- _Required action 1_: Quote the part of the essay on Black hair and community that begins at the words containing "I was granted" and ends after "of my life.".
- _Required action 2_: In the essay on Black hair and community, which two places are described as a place of refuge?

- _Selected extract_:
The hair salon (and barbershop) was often a place of refuge and a platform on which monumental messages like civil rights, healthcare, and the importance of voting and community activism, could spread throughout for the furtherance of a people. I can say that although blacks were forced to conform to Western societal standards of beauty, some of which proved to be very harmful to the mind and body, those practices created an environment where people could come together to teach, bond, and form relationships…in other words, to create a community.

With all of this being said, it is important to note that hair in general is a fluid part of everyone’s identity and plays a significant role of how you are perceived, and is a pretty important part or constant element in most people’s lives. However, through my research, I noticed that many African Americans share a different narrative and perception of their hair in juxtaposition to other cultures. My ending point is that mass perceptions has the ability to change, and with the natural hair movement in full swing, more women cross-culturally, are becoming feeling inspired to drop societal norms and step into who they feel they should naturally be.

I was granted a unique opportunity to form a community of my own at Bard, one that was reminiscent and thus reflective, of the communities formed by African American women from the onset of the black haircare industry onward. I was happily surrounded, and even more so impressed, by the women who looked like me who were also beginning to embrace their natural hair. This community became an immense comfort to me, seeing other women (and men) who were developing a sense of pride for an element of themselves that they had maybe once been conditioned or taught to cover, alter, or even loathe. Through this community emerged a communal identity that represented progression through self-acceptance, and it is something I will take with me for the rest of my life.

- _Study material_:
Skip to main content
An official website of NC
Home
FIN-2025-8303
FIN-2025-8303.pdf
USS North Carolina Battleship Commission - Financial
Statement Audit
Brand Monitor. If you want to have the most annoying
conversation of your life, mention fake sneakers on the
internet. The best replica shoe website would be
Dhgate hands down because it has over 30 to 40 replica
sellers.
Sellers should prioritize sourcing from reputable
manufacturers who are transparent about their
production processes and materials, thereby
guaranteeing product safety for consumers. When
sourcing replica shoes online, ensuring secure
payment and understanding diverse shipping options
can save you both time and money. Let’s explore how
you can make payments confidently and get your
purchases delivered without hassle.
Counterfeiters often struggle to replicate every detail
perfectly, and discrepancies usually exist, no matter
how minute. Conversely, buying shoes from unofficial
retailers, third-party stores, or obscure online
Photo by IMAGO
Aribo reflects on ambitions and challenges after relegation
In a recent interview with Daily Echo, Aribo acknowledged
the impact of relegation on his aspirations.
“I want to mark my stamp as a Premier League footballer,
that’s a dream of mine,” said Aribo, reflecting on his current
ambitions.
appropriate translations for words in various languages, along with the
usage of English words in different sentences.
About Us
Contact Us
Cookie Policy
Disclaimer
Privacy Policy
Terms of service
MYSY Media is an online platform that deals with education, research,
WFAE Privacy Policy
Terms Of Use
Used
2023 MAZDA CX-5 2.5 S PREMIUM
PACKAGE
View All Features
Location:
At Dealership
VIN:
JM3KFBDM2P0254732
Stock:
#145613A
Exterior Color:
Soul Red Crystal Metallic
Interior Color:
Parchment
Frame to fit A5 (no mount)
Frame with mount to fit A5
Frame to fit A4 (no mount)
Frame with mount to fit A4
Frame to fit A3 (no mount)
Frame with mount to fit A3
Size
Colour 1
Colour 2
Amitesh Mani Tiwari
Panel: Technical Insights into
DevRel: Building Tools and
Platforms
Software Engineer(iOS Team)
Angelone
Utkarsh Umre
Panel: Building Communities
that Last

- _Response box 1_:
I was granted a unique opportunity to form a community of my own at Bard, one that was reminiscent and thus reflective, of the communities formed by African American women from the onset of the black haircare industry onward. I was happily surrounded, and even more so impressed, by the women who looked like me who were also beginning to embrace their natural hair. This community became an immense comfort to me, seeing other women (and men) who were developing a sense of pride for an element of themselves that they had maybe once been conditioned or taught to cover, alter, or even loathe. Through this community emerged a communal identity that represented progression through self-acceptance, and it is something I will take with me for the rest of my life.

- _Response box 2_: The hair salon and the barbershop.